An earlier study led by Maier, “Molecular Hydrogen as an Energy Source for Helicobacter pylori,” published by the American Association for the Advancement of Science in 2002, showed that the presence of hydrogen in the gastric chamber was important for bacterial growth, but it wasn’t until the current study that researchers learned of the strong cancer connection: The bacterium harnesses the energy from hydrogen gas, via an enzyme known as hydrogenase, to severely disrupt host cell function, leading to cancer.
“If hydrogen is in the gastric mucosa, of course a bacterium will use it,” Maier said. “It’s an excellent energy source for many bacteria out in nature. But we didn’t realize that pathogens like H. pylori could have access to it inside an animal in a way that enables the bacterium to inject this toxin into a host cell and damage it.”
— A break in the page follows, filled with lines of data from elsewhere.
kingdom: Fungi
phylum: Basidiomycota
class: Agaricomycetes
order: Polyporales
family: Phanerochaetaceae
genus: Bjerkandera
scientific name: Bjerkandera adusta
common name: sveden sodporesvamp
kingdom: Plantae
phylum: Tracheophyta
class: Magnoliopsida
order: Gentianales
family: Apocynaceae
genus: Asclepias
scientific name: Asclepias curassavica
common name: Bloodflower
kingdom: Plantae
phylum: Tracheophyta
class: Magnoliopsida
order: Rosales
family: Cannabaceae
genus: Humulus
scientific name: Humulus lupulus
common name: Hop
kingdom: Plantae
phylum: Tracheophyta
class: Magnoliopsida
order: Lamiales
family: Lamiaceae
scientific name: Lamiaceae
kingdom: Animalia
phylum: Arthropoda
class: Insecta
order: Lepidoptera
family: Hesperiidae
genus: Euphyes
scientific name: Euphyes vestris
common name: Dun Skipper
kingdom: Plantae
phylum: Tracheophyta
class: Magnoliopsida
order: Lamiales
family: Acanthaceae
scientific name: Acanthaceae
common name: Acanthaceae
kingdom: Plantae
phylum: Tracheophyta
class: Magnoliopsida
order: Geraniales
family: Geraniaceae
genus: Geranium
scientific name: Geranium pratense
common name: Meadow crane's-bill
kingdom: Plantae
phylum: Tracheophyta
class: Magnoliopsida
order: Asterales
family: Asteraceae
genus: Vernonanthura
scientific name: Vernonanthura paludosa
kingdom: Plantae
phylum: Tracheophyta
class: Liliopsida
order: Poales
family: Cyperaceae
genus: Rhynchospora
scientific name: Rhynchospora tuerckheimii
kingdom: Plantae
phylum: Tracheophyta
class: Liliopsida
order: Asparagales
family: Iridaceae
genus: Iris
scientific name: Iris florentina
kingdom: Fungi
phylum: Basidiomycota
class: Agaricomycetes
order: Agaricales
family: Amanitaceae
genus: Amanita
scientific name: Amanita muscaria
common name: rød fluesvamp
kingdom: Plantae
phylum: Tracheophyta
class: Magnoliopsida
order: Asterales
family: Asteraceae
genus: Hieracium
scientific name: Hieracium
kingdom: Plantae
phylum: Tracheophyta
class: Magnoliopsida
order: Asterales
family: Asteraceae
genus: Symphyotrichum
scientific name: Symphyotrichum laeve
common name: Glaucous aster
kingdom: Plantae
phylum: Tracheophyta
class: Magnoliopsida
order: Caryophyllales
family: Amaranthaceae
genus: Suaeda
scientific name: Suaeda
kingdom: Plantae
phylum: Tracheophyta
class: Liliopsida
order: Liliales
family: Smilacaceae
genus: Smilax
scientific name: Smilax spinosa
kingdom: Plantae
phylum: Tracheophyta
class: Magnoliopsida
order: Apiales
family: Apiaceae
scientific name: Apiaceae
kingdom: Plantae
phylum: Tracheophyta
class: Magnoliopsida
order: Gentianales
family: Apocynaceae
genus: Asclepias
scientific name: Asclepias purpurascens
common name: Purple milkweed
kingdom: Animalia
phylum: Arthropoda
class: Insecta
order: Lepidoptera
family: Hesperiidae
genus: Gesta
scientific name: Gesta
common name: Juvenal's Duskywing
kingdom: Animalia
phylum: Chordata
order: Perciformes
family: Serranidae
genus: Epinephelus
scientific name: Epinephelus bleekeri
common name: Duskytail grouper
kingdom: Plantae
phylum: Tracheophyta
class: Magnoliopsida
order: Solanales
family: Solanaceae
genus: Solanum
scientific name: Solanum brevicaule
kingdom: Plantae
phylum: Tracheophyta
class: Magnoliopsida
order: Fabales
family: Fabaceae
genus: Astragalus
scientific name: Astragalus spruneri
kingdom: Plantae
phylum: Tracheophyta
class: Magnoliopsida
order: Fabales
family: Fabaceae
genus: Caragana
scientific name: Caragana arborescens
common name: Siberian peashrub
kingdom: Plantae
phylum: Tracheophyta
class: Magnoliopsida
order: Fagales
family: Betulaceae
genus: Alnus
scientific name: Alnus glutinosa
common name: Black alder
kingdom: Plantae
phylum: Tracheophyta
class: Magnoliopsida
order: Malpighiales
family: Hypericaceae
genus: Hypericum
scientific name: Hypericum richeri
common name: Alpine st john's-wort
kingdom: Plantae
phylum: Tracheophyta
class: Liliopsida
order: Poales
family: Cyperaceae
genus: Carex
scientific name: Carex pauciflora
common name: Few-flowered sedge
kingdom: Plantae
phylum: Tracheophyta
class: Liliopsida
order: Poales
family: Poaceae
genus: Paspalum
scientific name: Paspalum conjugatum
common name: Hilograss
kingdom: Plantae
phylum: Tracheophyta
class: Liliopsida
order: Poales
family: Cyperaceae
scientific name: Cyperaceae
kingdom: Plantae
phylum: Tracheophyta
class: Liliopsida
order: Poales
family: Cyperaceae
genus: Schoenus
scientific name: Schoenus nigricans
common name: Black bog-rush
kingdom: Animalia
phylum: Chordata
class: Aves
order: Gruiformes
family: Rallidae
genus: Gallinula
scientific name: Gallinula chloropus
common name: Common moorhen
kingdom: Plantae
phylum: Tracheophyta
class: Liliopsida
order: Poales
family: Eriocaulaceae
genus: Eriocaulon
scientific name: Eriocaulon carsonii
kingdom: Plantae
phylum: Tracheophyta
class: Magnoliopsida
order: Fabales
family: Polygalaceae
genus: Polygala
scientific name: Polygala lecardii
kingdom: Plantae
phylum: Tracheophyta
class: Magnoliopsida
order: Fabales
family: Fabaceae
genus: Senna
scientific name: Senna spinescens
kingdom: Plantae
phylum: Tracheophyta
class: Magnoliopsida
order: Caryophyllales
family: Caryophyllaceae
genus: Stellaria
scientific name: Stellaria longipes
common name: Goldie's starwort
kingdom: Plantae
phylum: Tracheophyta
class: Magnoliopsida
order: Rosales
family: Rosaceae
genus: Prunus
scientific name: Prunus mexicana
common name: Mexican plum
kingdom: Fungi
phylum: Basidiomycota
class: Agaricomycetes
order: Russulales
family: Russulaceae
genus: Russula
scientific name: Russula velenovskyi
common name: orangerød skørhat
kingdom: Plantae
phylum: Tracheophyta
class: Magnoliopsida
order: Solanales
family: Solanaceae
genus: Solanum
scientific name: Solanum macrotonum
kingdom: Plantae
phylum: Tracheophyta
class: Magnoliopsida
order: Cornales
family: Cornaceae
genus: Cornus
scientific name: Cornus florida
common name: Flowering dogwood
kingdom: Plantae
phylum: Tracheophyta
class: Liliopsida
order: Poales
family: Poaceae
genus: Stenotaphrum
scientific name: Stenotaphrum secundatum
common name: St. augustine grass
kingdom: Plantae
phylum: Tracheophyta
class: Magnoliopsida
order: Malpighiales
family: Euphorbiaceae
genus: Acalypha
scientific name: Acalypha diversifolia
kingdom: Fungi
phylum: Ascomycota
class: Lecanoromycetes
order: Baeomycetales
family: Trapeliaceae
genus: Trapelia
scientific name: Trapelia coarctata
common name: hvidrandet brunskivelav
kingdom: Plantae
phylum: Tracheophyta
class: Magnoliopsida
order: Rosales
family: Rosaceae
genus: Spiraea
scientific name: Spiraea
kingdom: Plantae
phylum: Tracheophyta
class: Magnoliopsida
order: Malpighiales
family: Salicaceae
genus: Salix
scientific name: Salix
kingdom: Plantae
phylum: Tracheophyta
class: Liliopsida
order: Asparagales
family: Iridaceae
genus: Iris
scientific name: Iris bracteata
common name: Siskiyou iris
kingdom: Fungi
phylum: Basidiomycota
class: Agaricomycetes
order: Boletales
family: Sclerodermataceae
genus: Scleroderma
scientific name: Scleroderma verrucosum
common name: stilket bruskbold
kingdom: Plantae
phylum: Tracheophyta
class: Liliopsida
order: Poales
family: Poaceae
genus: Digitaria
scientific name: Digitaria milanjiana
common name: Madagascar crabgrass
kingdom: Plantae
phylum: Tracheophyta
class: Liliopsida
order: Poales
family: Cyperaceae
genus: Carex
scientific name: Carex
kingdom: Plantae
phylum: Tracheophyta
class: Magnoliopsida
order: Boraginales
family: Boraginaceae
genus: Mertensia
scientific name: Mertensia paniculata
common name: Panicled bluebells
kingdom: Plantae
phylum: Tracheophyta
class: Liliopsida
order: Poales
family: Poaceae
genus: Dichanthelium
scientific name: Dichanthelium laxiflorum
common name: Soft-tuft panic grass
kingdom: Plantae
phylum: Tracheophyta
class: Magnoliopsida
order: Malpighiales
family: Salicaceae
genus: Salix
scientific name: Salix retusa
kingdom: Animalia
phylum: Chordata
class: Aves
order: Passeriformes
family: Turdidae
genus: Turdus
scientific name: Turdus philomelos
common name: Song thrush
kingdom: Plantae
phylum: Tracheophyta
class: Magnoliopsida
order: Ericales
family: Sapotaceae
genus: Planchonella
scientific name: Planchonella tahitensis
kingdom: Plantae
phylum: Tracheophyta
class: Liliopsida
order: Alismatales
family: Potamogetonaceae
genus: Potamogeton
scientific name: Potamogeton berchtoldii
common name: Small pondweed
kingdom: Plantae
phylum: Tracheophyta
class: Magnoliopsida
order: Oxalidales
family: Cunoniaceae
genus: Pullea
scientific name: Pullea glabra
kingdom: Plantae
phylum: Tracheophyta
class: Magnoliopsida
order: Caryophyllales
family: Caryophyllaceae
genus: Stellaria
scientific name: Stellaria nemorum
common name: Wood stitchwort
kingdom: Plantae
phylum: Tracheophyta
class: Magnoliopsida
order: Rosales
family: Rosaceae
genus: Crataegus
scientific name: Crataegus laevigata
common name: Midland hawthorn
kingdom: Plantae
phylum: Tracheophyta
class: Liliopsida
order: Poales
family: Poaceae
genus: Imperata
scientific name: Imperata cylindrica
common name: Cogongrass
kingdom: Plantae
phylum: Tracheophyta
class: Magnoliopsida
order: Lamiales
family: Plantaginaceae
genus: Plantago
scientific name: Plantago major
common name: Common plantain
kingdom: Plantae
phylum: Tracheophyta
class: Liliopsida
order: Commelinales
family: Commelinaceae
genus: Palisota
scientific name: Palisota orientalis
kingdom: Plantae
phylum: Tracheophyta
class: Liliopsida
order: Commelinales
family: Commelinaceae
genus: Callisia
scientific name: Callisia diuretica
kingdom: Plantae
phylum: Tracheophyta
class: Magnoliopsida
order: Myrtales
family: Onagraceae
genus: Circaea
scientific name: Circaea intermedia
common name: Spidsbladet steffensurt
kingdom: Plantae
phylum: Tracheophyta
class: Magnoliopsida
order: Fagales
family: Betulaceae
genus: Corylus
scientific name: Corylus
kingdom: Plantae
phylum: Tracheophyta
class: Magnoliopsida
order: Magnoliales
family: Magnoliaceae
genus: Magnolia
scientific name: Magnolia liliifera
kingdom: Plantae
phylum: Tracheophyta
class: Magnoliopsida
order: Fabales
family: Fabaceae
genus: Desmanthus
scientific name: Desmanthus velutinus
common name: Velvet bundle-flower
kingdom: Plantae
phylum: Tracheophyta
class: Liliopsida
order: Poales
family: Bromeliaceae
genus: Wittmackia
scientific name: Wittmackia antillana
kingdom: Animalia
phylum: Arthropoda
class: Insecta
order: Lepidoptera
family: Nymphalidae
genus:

Not all strains of the bacteria cause cancer, but those with CagA are known carcinogens. Using human-derived gastric cells, Wang analyzed the hydrogenase activity in the cells that were infected with different strains — both cancer causing and non-carcinogenic — of H. pylori. He found more activity in the cancer-causing strains. After using genetic engineering to knock out the DNA fragment containing the hydrogenase-inducing genes, which prevented those strains from deriving energy from hydrogen, he found that the strain he created could no longer move the cancer-causing toxin into the gastric cells. Collaborators at Vanderbilt University took Wang’s in vitro model and adapted it to test the theory in gerbils, which confirmed the UGA researchers’ findings.
The study, “Hydrogen metabolism in Helicobacter pylori plays a role in gastric carcinogenesis through facilitating CagA translocation,” was recently published in the American Society for Microbiology journal mBio and was funded by grants from the National Institutes of Health and the University of Georgia Foundation. It is available online.
Stéphane Benoit, associate research scientist in UGA’s Department of Microbiology, co-authored the study. Other authors include Judith Romero-Gallo, M. Blanca Piazuelo, Douglas Morgan and Richard Peek Jr. of Vanderbilt University School of Medicine, and Ricardo Dominguez of Hospital de Occidente in Santa Rosa de Copan, Honduras.